Scandinavian Crime Fiction

the forgotten girlsI am just about finished with Sara Blaedel’s The Forgotten Girls.  As crime fiction goes, it is pretty standard fare.  What I didn’t realize until after I started reading it, however, is that Blaedel is from Denmark.  And looking back, the last several crime fiction books I’ve read have also been from that part of the world: Stieg Larsson and his Girl with the Dragon Tattoo Series (Sweden); Jo Nesbø and his Detective Harry Hole series (Norway); and maybe not exactly crime fiction, but along these same lines, Herman Koch (born in the Netherlands, but having spent some time in Finland)(I recently devoured both The Dinner and Summer House With Swimming Pool. Excellent!).

Is America losing its monopoly on crime fiction?  Is there not enough crime happening here to inspire us?  What is it about Scandinavia that produces so many good writers on such dark topics?

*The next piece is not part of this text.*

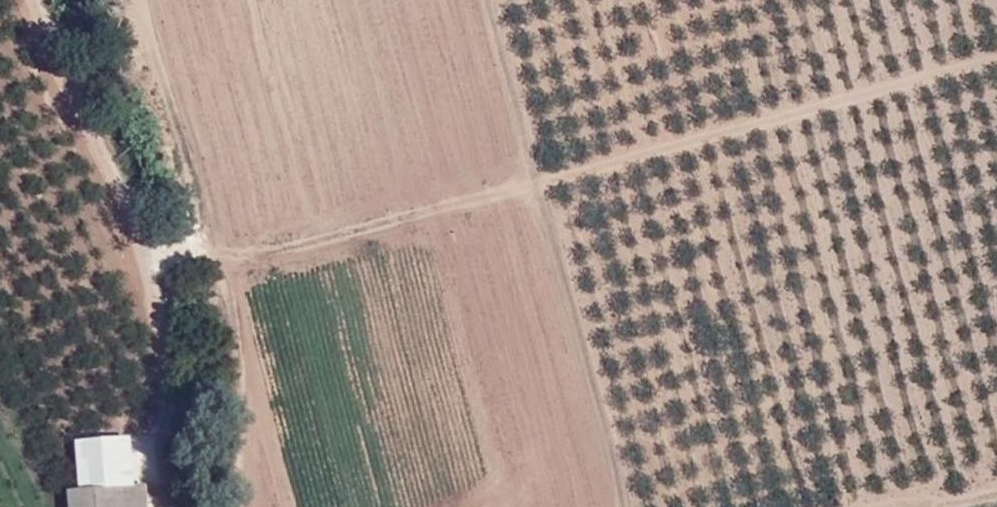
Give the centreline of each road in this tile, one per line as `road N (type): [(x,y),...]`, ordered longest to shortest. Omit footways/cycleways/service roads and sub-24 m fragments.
road 1 (track): [(146,261),(193,243),(230,258),(260,259),(996,57)]
road 2 (track): [(627,506),(487,0)]
road 3 (track): [(240,506),(239,334),(230,258),(150,0)]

Some of it could be the cold, dark winters.  That would make me think all kinds of dark thoughts.  Really, I don’t read a lot of crime fiction, no matter who is writing it, but I dabble.  Before The Forgotten Girls, I read (along with everyone else) The Girl on the Train.  Looks like Paula Hawkins was born and raised in Zimbabwe, and now lives in London, so I don’t know what her book would do to my theory.  London is more Western than perhaps Finland, but it’s not quite America.

Paula-Hawkins-(c)-Kate-Neil

My favorite crime fiction writer is Gillian Flynn (Gone Girl, Dark Places). She’s not only American, but grew up right here in the Midwest.  She can’t write her next book fast enough.  But there is a different feel to her books than some of these others.

I say “dark,” but that can be kind of a vague term.  Gone Girl certainly had its dark moments.  And American crime fiction can be grisly (I’m looking at you, James Ellroy; The Black Dahlia went pretty gritty).   But for me there is a similarity to the darkness in some of these other books.  The Forgotten Girls is dark in much the same way that The Girl With the Dragon Tattoo is dark.  A similar feel.  But maybe it’s just the particular subject matter.

escritora Gillian Flynn (foto: Heidi Jo Brady)

I have also been reading a lot of Tana French lately, and she grew up all over Europe.  I don’t know if I would call her the next Gillian Flynn (I don’t like to be stuck too closely to saying anyone writes exactly like anyone else, or lumping people together.  Everyone writes for themselves), but I enjoy their books in a similar way.

So upon further consideration, I guess I read more crime fiction than I realized.  What should I pick up next?

 

3 thoughts on “Scandinavian Crime Fiction

  1. I suggest you read the Adrian McKinty ‘Sean Duffy’ series which take place in Northern Ireland during the 80s.

    Philip Kerr’s ‘Bernie Guenther’ series is very good. WWII with a twist.